Search the entries below for the word "lines" and copy each line that has it.

Available records: Begin

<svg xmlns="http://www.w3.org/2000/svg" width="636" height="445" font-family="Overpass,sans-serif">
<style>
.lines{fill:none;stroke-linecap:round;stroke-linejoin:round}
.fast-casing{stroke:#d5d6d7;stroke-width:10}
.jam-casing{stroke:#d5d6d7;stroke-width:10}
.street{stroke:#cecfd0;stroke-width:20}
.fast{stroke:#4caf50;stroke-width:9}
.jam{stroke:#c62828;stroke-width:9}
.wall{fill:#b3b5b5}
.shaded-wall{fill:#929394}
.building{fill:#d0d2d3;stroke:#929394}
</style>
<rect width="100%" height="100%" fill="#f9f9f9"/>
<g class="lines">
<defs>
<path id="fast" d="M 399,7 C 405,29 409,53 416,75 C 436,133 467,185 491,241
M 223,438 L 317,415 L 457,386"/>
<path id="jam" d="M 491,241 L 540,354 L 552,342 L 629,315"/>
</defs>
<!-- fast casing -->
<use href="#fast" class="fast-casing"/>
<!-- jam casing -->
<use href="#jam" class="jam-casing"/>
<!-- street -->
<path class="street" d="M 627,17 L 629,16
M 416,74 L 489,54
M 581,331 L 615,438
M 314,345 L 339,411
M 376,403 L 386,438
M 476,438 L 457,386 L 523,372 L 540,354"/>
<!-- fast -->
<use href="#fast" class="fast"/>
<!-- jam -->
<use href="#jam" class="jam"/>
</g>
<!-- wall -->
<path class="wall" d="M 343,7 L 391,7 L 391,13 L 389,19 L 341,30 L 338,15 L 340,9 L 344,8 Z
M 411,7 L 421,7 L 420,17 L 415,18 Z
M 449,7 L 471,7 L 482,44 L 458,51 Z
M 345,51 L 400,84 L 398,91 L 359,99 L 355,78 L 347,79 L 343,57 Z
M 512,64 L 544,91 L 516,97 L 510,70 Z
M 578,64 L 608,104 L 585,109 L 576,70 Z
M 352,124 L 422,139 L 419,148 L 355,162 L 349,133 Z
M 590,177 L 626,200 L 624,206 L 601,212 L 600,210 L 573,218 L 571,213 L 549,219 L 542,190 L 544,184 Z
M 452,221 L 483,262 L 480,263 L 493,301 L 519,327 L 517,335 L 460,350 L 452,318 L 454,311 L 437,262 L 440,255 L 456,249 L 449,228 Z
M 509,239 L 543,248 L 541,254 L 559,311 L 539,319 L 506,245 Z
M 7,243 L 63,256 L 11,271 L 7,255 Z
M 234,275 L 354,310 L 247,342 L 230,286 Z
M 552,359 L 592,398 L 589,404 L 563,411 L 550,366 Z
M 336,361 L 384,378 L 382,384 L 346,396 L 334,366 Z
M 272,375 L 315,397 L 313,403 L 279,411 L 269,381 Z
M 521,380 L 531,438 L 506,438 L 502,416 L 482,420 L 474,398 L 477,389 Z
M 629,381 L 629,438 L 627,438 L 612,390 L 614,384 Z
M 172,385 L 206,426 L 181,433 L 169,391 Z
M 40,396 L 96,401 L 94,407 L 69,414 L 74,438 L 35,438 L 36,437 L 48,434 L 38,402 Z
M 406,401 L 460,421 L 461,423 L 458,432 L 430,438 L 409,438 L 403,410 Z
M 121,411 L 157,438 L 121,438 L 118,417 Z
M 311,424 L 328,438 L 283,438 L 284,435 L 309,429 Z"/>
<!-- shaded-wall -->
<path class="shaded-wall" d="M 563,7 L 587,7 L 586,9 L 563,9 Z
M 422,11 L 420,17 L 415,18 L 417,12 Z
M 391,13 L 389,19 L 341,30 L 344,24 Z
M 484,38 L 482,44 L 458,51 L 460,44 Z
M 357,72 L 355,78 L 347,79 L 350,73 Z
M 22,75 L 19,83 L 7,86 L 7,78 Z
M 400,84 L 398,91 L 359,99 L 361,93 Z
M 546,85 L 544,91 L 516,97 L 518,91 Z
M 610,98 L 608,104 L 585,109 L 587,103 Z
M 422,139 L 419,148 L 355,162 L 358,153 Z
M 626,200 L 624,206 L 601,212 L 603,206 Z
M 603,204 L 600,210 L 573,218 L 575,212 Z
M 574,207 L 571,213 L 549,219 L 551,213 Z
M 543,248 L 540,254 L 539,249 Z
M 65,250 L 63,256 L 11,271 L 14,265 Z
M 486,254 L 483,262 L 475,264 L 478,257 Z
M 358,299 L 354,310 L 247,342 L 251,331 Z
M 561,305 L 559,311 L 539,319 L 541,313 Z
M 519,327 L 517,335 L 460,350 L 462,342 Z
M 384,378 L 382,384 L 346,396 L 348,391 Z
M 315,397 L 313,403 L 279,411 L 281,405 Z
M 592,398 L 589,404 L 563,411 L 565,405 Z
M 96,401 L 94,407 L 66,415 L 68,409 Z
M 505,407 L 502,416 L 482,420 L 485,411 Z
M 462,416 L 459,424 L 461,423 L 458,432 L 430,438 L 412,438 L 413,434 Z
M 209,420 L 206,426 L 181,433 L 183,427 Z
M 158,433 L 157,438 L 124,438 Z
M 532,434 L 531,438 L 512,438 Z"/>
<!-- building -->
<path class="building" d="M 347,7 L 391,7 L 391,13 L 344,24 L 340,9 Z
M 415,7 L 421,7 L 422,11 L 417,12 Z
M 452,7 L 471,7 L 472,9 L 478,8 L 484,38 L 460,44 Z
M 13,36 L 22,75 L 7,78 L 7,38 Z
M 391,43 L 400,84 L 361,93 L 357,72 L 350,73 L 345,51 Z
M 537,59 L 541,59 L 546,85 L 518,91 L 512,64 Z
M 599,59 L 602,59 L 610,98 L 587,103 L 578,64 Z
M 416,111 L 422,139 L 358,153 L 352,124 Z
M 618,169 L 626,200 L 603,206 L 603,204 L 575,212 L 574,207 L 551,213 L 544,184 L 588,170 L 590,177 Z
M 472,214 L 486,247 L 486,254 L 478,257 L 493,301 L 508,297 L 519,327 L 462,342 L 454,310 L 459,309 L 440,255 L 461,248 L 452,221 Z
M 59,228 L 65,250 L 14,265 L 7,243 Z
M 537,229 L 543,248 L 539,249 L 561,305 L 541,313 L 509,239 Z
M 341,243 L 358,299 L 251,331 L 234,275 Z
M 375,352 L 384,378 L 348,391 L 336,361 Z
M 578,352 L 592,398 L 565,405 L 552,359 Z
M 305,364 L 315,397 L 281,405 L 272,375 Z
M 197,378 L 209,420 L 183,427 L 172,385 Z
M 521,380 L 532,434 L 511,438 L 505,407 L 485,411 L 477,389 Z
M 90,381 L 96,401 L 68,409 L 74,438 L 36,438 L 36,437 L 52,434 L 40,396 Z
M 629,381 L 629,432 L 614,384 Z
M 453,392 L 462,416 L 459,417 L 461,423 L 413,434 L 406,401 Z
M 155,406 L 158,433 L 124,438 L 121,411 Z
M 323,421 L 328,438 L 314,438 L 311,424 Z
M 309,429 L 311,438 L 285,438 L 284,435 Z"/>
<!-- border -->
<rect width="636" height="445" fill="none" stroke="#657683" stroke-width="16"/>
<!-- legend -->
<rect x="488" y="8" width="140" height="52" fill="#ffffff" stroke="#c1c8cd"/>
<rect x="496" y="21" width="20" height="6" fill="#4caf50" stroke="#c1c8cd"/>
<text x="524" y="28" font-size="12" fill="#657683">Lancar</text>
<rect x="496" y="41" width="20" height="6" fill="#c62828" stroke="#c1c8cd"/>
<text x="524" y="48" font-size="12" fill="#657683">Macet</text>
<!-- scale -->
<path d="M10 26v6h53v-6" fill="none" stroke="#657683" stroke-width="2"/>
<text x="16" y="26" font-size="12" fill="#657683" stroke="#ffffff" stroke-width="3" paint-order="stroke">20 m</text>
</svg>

Available records: End

Solution to the problem →
.lines{fill:none;stroke-linecap:round;stroke-linejoin:round}
<g class="lines">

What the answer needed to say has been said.